Everyone's knowledge about their ancestors is not the same - including even their closest relatives.
There are many, many scenarios that would account for a person not knowing where a quarter of their DNA comes from.
Mike, you're just not taking my point. The speculation was that a person in the southwest USA might know they have Hispanic (Latin American) ancestry, but not expect that it included "Native American", i.e. the indigenous peoples of the Americas.
I'm in North America (Canada) and I do know a bit about stuff in the US. Pretty much everybody there, especially someone with known Hispanic/Latino ancestors, knows perfectly well that there is almost certainly an indigenous element present in their ancestry. For someone in the US with Hispanic ancestors to come from a line descended from Spanish colonizers of whom
none had indigenous spouses would be extremely rare.
Now here's the thing: it turns out these speculations are somewhat right about the person in the TV commercial.

The actor who got the "26% Native American" result is Kim Trujillo. Well of course she knew she had Hispanic ancestry: look at her surname. ... But it turns out that, apparently for cultural reasons common in the US state of New Mexico, where she is from, she thought she was "pure" Spanish:
https://www.pressreader.com/usa/santa-fe-new-mexican/20160703/281977491938545That's quite an interesting read, from an historical and cultural standpoint.
So she had a blind spot, and her test opened her eyes, as the eyes of other New Mexicans are being opened as they learn -- from historical and archaelogical studies to start with -- that they are very unlikely 100% Spanish, and some of them not Spanish at all.
That really is an almost unique circumstance (as you can see from the history explained in that article) -- although I suppose it would apply to anyone with an ancestral component that had been suppressed or denied for cultural (racist) reasons.
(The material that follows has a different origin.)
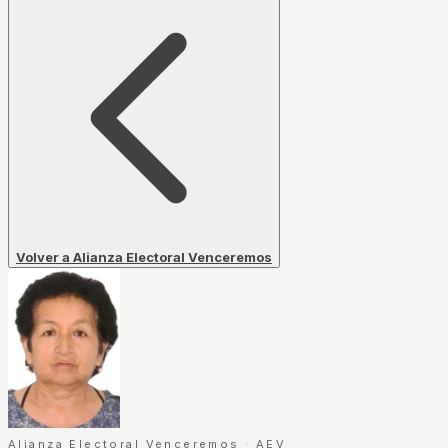
Volver a Alianza Electoral Venceremos
Alianza Electoral Venceremos
·
AEV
What I wish is that people who are considering this test, or commenting on these "ethnicity" results, would read up just a bit on autosomal DNA and what it can and can't tell us -- and what these "ethnicity" components actually mean.
I guess I'll have to get mine done; the paid-for atDNA test kit has been sitting in a pile somewhere on my desk for almost a year. But it will be done at FTDNA, where I have had both my fathers' and maternal grandfather's YDNA tested. As I'm sure I mentioned way back in the thread, that was done (in the case of my mother's family) for a very specific reason - rumours about her grandfather's ancestry and discoveries that confirmed it was not as advertised; and produced a very specific result - no matches where expected, and an unexpected close match as a result of an amazing stroke of luck, leading the ancestral search down a totally different path.
Most people just don't have the kinds of questions (or suppressed facts) in their ancestry that Kim Trujillo had, and an "ethnicity" test just is not going to provide any useful information at all, about actual ancestors or ancestral history. Autosomal DNA is just too random, and the classifications just too unspecific and essentially meaningless.